When M. Faure opened his restaurant all those years ago, he probably knew the high culinary bar he was setting for his venture. At Le Soufflé then and now, they clearly have mastered la technique. Wanting to hear it from the French experts, I asked them to share their three essentials to successful soufflés:
- A super hot oven – 300 to 350 degrees C.
- The right proportion of soufflé mix and beaten egg whites – Too much egg whites, the soufflé will rise in the oven but immediately fall when it comes out. Too little egg white and the soufflé won’t rise at all.
- Soufflé molds in French porcelain that are well buttered and floured so that the soufflés will rise evenly.
Today, Le Soufflé serves about a dozen soufflés salés and a dozen soufflés sucrés at any given moment (in non-pandemic times, bien sûr). While the classics such as cheese, ham and cheese or spinach remain perennial favorites, the more original combinations such as roquefort cheese with caramelized pears or shrimp with cauliflower or even a Provencal version with goat cheese and tapenade tempt the more adventurous diners. They also offer a few other main dishes for those who would rather have something else. My preferred main course is the Suprême de poulet avec le petit soufflé Henri IV – roasted chicken breast accompanied by a side soufflé with chicken and mushroom sauce – with une salade verte. Their wine list is small but lovely with a focus on French regional wines.
For dessert, it’s hard to beat le soufflé au chocolat (served with warm chocolat sauce in the middle), le soufflé Grand Marnier or le soufflé pommes et Calvados (apples and apple brandy). My regular choice when available is le soufflé aux fruits rouges – red berries soufflé. It’s a divine deep pink cloud of raspberries, red currants and strawberries. This one also happens to be gluten free for those with a gluten intolerance.

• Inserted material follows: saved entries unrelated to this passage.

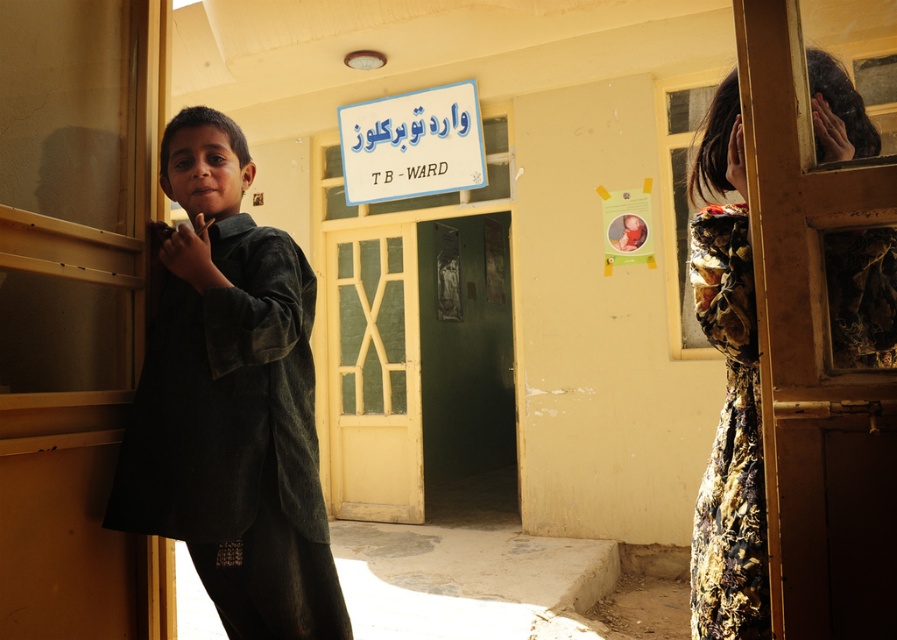
You are standing in the TB ward and need to exit the room. The yellow painted wood door at center is the only exit. To reach it, you must walk straight ahead. Is the door located near the center of the room?

Yes, the yellow painted wood door at center is located at the center of the room because its 2D coordinates are at point (373, 374), which is near the center point of the room.

You are a nurse in the TB ward and need to place a medical chart at point A and a syringe at point B. The coordinates for point A are given as point A is at point (251, 492) and point B is at point (443, 104). If you want to place the items so that the medical chart is closer to the camera, which point should you choose for the medical chart?

Point A at point (251, 492) is closer to the viewer than point B at point (443, 104), so you should place the medical chart at point A to be closer to the camera.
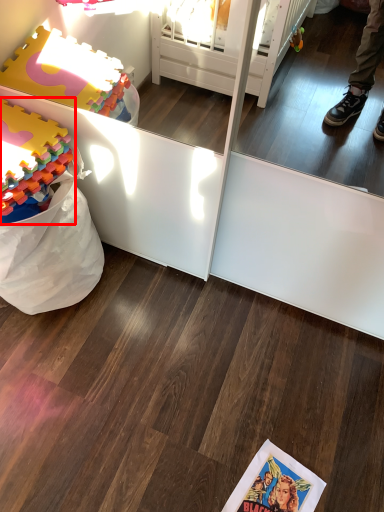
Question: From the image's perspective, where is toy (annotated by the red box) located in relation to comic book in the image?

Choices:
 (A) below
 (B) above

Answer: (B)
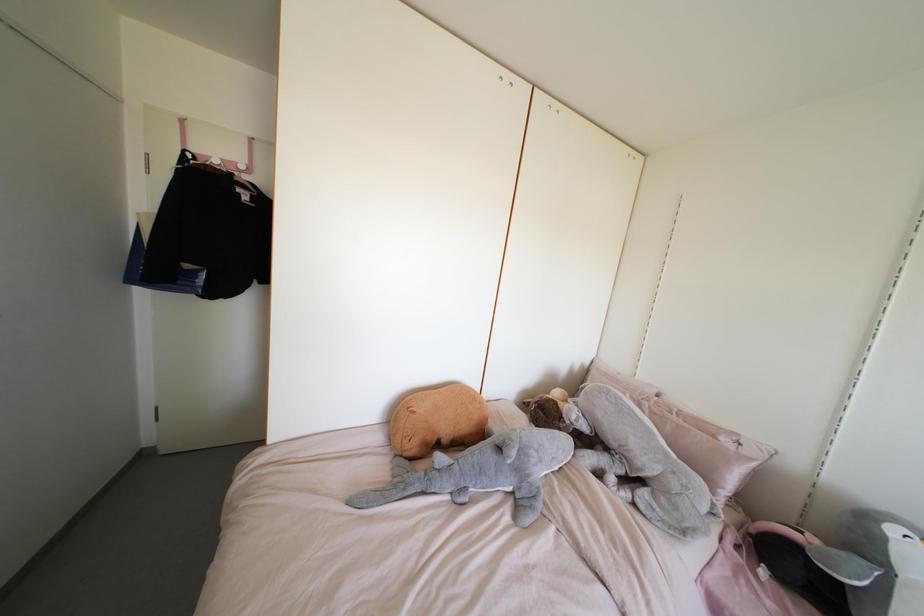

I first fell in love with Le Soufflé in the 1980’s when my parents took my sisters and me there on spring break. Nowadays, when I’m having a Le Soufflé kind of day, I’ll make a reservation, walk over to the Right Bank, enter the beautiful French blue lacquered door, enjoy the warm welcome, and relax into the hushed and casually elegant surroundings. It’s such a winner that I also routinely reserve Le Soufflé for my travel clients – in 20 plus years of doing Paris trip planning, I haven’t found a disappointed traveler yet. In sum, this quintessential Parisian address is a step back in time but still as fresh and pertinent and delicious as ever. Consider it for your next trip to Paris – a warm soufflé handmade just for you might be just the thing to help forget the past pandemic year sans France. So, Happy Birthday, Le Soufflé – may you enjoy another wonderful 60 years in Paris!
NOTE: Le Soufflé will reopen in 2021 as soon as the French governmental restrictions for the pandemic are lifted. They told me they are looking forward to celebrating their 60th anniversary the rest of the year with several new soufflés. Just another reason for travelers to get to Paris as soon as possible.
* See also my 2011 article on Le Soufflé during their 50th anniversary year by clicking here.
I met my family from across the US for a lovely dinner there in September of 2018. It was a very French affair, and the Grand Marnier at the end was delightful. Was suggested by a coworker, Bill Ligon, who dined there twice as well. Will be back again one day.
That is so wonderful, Robyn! It’s always very French – in the most welcoming and casually refined ways. Is Bill from Dallas? I think I know him from high school. Small world!
Yes, keep Le Souffle at the ready as it’s always terrific. Merci beaucoup for writing!